= Neuromanagement =

Neuromanagement uses cognitive neuroscience, among other life science fields, and technology to analyze economic and managerial issues. It focuses on exploring human brain activities and mental processes when people are faced with typical problems of economics and management. This research provides insight into human decision-making and other general social behavior. The main research areas include decision neuroscience, neuroeconomics, neuromarketing, neuro-industrial engineering, and neuro-information systems. Neuromanagement was first proposed in 2006 by Professor Qingguo Ma, the director of Neuromanagement Laboratory of Zhejiang University.

== Decision neuroscience ==
Decision neuroscience consists of the following aspects:
- The neural basis of decision-making and behavioral preferences;
- the brain activities during decision-making process;
- decision-making modeling incorporated with the characteristics of brain activities; and
- the neural basis of game theory and game modeling.

== Neuromarketing ==
Neuromarketing derives from research on neural features of consumer behavior. Using neural activity to interpret consumer behavior provides insight into the neural mechanism underlying different consumer decision-making behavior. Marketing experts can then determine what will encourage different consumers to make a purchase and produce appropriate marketing strategy, including general marketing, branding and how these relate to customer loyalty.

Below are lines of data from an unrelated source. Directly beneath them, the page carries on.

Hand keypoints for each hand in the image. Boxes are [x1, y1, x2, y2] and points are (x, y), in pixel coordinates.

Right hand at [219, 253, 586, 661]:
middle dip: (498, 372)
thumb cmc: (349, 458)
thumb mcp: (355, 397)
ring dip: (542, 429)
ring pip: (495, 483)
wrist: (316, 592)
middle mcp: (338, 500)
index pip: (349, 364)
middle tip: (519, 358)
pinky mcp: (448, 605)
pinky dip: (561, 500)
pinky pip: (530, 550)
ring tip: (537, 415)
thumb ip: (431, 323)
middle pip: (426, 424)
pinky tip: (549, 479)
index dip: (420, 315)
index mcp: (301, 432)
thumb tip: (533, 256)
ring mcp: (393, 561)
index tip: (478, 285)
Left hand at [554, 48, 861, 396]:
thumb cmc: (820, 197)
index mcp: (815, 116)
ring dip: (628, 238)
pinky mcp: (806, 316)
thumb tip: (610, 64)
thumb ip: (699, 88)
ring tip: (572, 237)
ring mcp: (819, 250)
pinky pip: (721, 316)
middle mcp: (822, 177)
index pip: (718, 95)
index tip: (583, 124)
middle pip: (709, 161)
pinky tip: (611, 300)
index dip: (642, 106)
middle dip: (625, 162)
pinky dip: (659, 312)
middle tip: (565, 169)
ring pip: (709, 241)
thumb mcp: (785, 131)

Neuromarketing research is mainly composed of neuro-consumer behavior, neuro-marketing strategy and neuro-advertising.

== Neuro-industrial-engineering ==
The concept of neuro-industrial engineering was conceived by Qingguo Ma. It is an interdisciplinary subject of cognitive neuroscience and industrial engineering. Neuro-IE studies human cognition and uses advanced neuroscience and biofeedback technology to measure physiological responses in order to acquire data for further analysis, which provides insight into people's mental states without subjective consciousness control. Then this data, people's neuro activities with physiological and psychological states in the production process, are applied to operations management to improve processes for workers.

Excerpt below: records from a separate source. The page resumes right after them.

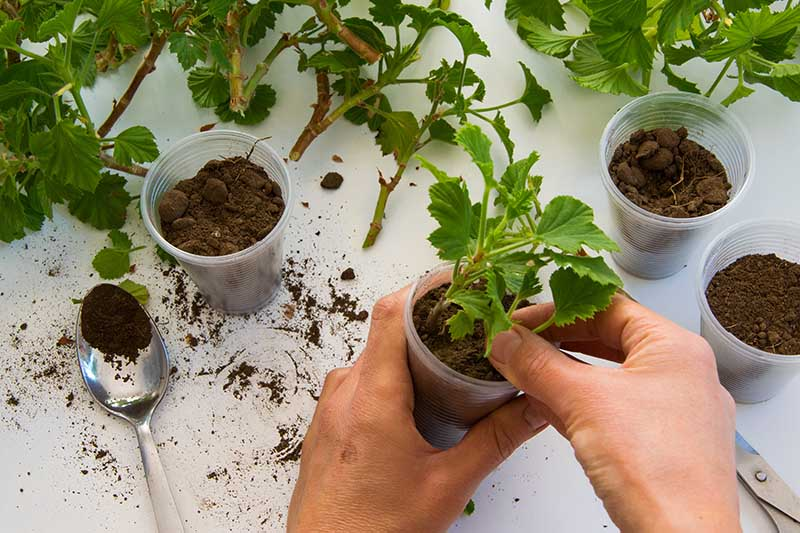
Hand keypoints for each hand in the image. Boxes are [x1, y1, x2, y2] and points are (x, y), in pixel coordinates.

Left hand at [288, 287, 547, 532]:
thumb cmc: (374, 529)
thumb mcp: (447, 485)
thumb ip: (495, 440)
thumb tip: (535, 407)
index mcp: (372, 396)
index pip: (392, 313)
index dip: (424, 291)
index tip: (457, 287)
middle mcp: (344, 391)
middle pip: (388, 334)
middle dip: (429, 329)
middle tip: (470, 336)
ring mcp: (330, 405)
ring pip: (374, 358)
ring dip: (409, 358)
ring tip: (448, 372)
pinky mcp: (326, 422)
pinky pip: (359, 381)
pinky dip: (389, 379)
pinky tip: (415, 404)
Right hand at [490, 295, 739, 532]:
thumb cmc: (656, 471)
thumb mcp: (583, 402)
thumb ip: (538, 365)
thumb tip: (506, 341)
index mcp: (675, 349)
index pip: (609, 307)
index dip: (558, 310)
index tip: (521, 322)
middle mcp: (682, 375)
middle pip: (609, 340)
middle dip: (558, 343)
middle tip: (519, 346)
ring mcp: (676, 411)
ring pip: (610, 377)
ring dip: (564, 375)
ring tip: (525, 374)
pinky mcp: (664, 444)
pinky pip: (616, 410)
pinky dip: (580, 404)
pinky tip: (547, 408)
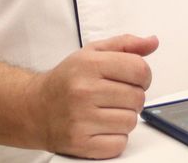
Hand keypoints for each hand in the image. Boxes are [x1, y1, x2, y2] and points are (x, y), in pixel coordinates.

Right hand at [28, 34, 158, 158]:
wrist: (34, 108)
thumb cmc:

==Neuro-Information-Systems (NeuroIS) ==
The concept of NeuroIS was formally proposed at the 2007 International Conference on Information Systems (ICIS). The proposal discussed four major opportunities for the application of cognitive theory, methods and techniques on information system issues, particularly in technology adoption and application, e-commerce and group decision support systems. Subsequently, the study of NeuroIS has been published in MIS Quarterly, Information Systems Research, as well as presented at ICIS and Americas Conference on Information Systems.

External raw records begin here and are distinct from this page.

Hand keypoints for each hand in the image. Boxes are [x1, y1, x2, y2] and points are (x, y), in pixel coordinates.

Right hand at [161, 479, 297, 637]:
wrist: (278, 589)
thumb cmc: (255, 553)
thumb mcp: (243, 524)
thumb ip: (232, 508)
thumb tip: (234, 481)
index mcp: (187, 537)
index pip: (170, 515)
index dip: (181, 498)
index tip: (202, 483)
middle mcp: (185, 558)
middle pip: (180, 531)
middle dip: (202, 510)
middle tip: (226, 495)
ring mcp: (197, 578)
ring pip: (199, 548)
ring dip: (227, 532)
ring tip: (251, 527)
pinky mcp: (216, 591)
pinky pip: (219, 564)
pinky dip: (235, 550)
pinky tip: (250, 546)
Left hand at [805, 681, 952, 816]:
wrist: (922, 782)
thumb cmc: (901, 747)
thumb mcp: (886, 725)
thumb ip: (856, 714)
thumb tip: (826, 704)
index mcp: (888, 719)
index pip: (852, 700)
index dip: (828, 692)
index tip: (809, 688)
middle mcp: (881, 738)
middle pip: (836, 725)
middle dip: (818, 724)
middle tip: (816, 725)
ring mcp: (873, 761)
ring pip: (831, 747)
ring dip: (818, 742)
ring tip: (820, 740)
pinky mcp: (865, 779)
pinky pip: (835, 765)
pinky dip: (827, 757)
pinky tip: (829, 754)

== Neuro-entrepreneurship ==
This incorporates the interior characteristics of the entrepreneurs to study the neural basis of innovation. More important, neuroentrepreneurship focuses on what if often called the "entrepreneurial mindset" by looking at "what lies beneath" more surface level entrepreneurial thinking such as intentions. Neuroentrepreneurship thus offers new insights into understanding what happens in experiential learning as is essential in entrepreneurship education.

== Neuromanagement Lab ==
Neuromanagement Lab was established in 2006 as one of the first labs established in China specialized in researches elucidating the micro-mechanisms of management activities in an interdisciplinary field integrating management science, economics, and cognitive neuroscience. The lab is located at Zhejiang University and equipped with standard cognitive neuroscience and behavioral experiment rooms. The lab has recently focused on researches on interdisciplinary fields including Decision Neuroscience, Neuroeconomics, Neuromanagement, Neural-Industrial Engineering, Neuromarketing, and Social neuroscience.

The Lab has undertaken over 30 national, ministerial or provincial-level projects since establishment. The project on Neuromarketing and the project on decision-making (both sponsored by the National Social Science Foundation of China) were the first projects approved in their academic fields. Moreover, the lab has hosted approximately 10 high-level academic symposiums, including the International Conference on Neuromanagement and Neuroeconomics.